Listening to the stellar Big Shed Audio produced piece "Rabbit So Good" on NPR, about the now defunct Venz Rabbit Hutch restaurant (Ann Venz, pictured) in Logan, AL, I was reminded of the infamous rabbit skinner, Rhonda Britton, from Michael Moore's documentary Roger & Me. (Warning: a rabbit dies in the clip. It is not for the squeamish.) As Britton mentions, holding an especially cute, floppy-eared rabbit in front of her yard in Flint, MI, a health inspector has threatened to close her operation unless she, "builds [her] a building where there's washable walls, washable floors, and an unbreakable light." You have to feel for Rhonda. It's snowing. Her rabbits, packed in a cage, are yellowing their neighbors' fur with urine. These sanctions would significantly cut into the "ten to fifteen dollars a week" profit her business yielded. All lights are breakable.
Roger & Me raised not a few hackles upon its release -- years later, those interviewed, including Britton, are still sore over compensation -- but I suspect the rabbit butchery garnered by far the most outrage.If the reactions to the "Rabbit So Good" piece are any indication, poor Britton probably met quite a backlash. A small sampling of responses to "Rabbit So Good" on the NPR viewing page:
I am extraordinarily disappointed in NPR for devoting so much time and attention to a restaurant that specializes in the death and mockery of rabbits.

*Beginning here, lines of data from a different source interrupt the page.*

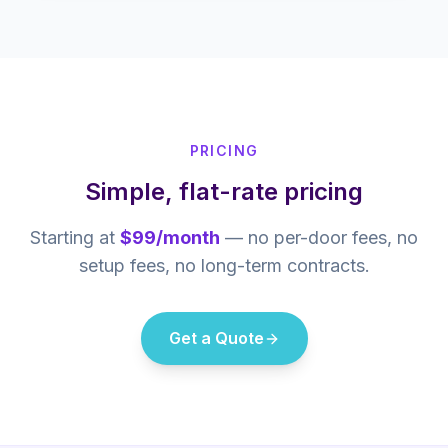
PRICING
Simple, flat-rate pricing
Starting at
$99/month
— no per-door fees, no
setup fees, no long-term contracts.
Get a Quote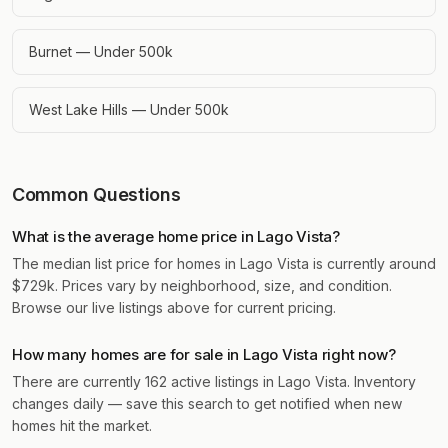
Burnet — Under 500k
West Lake Hills — Under 500k
Common Questions
What is the average home price in Lago Vista?
The median list price for homes in Lago Vista is currently around
$729k. Prices vary by neighborhood, size, and condition.
Browse our live listings above for current pricing.
How many homes are for sale in Lago Vista right now?
There are currently 162 active listings in Lago Vista. Inventory
changes daily — save this search to get notified when new
homes hit the market.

I’m surprised and disappointed that NPR would include such an insensitive contribution. I’m sickened by the general acceptance, insensitivity and up-beat nature in which this report was written about the tasteless way “dinner" was served at this “restaurant".
As a rabbit rescuer and vegetarian, my stomach churned hearing about this restaurant that serves what I know as beloved pets as the main course.

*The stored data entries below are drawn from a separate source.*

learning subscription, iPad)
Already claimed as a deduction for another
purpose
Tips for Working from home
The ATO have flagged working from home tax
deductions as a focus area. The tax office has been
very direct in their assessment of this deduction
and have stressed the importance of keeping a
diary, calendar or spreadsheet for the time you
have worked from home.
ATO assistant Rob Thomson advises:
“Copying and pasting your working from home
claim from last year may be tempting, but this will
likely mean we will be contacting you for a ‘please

To my mind, both the proprietors of the Rabbit Hutch and Rhonda Britton used a natural resource, rabbits, to maximize their livelihood, to get by -- especially in Britton's case. While the Rabbit Hutch, a restaurant structured to seat customers and, if inspired, seranade them with an organ and a sing-along, had the advantage of a group of loyal customers and community support, Britton acted alone because ... why, exactly? The answer, if there is one, says something about the state of these two very different towns at the time of these recordings. Ply Britton with, say, liberal small business loans for a year, or even six months, and watch her run the Flint outpost of the Venz Rabbit Hutch franchise.